At the same time there arose within her mind the recollection of the day, twelve years ago, when she had been walking with Emil on the bank of the Wien, and he had kissed her and for the first time she had felt an ardent yearning for a child. How was it that she had not experienced the same yearning when, recently, she felt his arms about her?… Yes, she knew now; she had desired nothing more than the pleasures of the moment; she had been no better than a woman of the streets. It would be only the just punishment of Heaven if she also perished in her shame, like the poor woman lying in the next room.

"I would like to see her once more," she said.

Rupius pointed towards the door. Bertha opened it, went up slowly to the bed on which lay the body of the dead woman, gazed upon her friend for a long time, and kissed her on both eyes. Then a sense of unequalled restfulness stole over her. She would have liked to have remained beside the corpse for hours together, for, in proximity to it, her own sorrow and disappointment became as nothing to her. She knelt down by the bed and clasped her hands, but she did not pray.

All at once everything danced before her eyes. Suddenly a well-known attack of weakness came over her, a dizziness which passed off immediately. At first she trembled slightly, but then she drew a deep breath, as one who has been rescued, because, indeed, with the approach of that lassitude, she felt at the same time that, at that moment, not only her previous apprehensions, but all the illusion of that confused day, the last tremors of the desires of womanhood, everything which she had considered to be love, had begun to merge and to fade away into nothingness. And kneeling by the death-bed, she realized that she was not one of those women who are gifted with a cheerful temperament and can quaff the joys of life without trepidation. She thought with disgust of that hour of pleasure that had been granted her, and, in comparison with the purity of that yearning kiss, the recollection of which had beautified her whole existence, the shameless joys which she then had tasted seemed to her like an immense falsehood.

The relations which had existed between the paralysed man in the room beyond and this woman, who had had to die for her deceit, seemed now to be spread out before her with wonderful clearness. And, while she gazed upon the pallid brow of the dead woman she could not help thinking of the unknown man, on account of whom Anna had had to die, and who, exempt from punishment, and, perhaps, remorseless, too, dared to go about in a great town and to live on, like any other—no, like thousands and thousands of others who had stared at her with covetous, indecent glances.
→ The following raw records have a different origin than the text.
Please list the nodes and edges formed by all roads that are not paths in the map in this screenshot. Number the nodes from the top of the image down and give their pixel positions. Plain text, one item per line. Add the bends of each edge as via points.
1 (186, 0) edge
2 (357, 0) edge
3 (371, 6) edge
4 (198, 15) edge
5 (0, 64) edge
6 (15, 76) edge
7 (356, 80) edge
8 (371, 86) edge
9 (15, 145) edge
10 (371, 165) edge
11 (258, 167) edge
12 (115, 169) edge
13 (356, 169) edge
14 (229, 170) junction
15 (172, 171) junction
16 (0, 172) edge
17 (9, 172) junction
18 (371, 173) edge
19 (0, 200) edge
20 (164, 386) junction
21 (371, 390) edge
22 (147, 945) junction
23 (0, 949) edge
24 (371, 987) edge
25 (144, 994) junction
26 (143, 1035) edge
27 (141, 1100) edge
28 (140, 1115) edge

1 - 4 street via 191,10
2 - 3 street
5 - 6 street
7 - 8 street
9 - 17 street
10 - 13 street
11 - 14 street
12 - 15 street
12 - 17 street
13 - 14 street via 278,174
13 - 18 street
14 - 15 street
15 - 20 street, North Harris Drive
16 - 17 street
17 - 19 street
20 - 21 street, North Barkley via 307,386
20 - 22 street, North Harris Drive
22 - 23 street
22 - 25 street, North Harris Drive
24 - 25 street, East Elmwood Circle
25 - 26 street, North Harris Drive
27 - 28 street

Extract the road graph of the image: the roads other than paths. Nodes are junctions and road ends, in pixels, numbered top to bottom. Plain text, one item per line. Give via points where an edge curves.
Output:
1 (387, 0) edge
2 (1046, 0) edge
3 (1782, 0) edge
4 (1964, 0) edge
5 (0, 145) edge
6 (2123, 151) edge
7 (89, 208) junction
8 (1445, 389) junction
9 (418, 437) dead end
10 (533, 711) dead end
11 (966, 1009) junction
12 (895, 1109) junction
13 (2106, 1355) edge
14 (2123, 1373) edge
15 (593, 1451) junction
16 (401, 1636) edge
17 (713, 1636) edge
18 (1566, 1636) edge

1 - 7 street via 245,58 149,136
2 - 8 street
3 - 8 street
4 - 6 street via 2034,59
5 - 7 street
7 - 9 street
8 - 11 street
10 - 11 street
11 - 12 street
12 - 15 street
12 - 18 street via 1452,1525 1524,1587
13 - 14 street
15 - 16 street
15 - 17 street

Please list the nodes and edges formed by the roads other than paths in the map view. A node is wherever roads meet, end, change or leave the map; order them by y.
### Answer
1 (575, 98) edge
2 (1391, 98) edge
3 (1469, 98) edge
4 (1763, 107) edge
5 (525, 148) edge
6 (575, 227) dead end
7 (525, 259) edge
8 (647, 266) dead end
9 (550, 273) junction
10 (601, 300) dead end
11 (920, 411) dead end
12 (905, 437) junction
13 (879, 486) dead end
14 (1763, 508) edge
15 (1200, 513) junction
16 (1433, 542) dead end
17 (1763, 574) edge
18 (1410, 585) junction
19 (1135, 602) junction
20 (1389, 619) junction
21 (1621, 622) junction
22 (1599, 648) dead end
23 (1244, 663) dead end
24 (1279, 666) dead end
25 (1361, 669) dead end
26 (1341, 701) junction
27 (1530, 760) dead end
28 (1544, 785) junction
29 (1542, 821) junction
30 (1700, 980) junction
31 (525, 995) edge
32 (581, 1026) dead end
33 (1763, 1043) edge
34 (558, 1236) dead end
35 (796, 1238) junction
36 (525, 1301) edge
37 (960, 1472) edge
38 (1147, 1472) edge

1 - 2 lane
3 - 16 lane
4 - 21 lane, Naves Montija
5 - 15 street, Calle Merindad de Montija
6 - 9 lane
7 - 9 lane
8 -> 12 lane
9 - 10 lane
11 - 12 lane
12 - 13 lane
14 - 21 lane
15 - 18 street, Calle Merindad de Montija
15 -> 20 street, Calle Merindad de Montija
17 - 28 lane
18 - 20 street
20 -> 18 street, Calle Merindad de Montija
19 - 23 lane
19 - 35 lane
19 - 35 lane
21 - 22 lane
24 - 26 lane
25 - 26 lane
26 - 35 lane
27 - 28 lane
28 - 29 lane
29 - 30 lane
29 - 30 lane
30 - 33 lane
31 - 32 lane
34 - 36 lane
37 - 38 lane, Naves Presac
Bertha divined what an enormous wrong had been wrought against the world in that the longing for pleasure is placed in woman just as in man: and that with women that longing is a sin, demanding expiation, if the yearning for pleasure is not at the same time a yearning for motherhood.

She rose, threw a last farewell glance at her dearly loved friend, and left the death-chamber.

Herr Rupius was sitting in the adjoining room, exactly as she had left him. She was seized with a profound desire to speak some words of consolation to him. For a moment it seemed to her as though her own destiny had only had this one purpose: to enable her fully to understand the misery of that man. She would have liked to have been able to tell him so, but she felt that he was one of those who desire to be alone with their sorrow. And so, without speaking, she sat down opposite to him.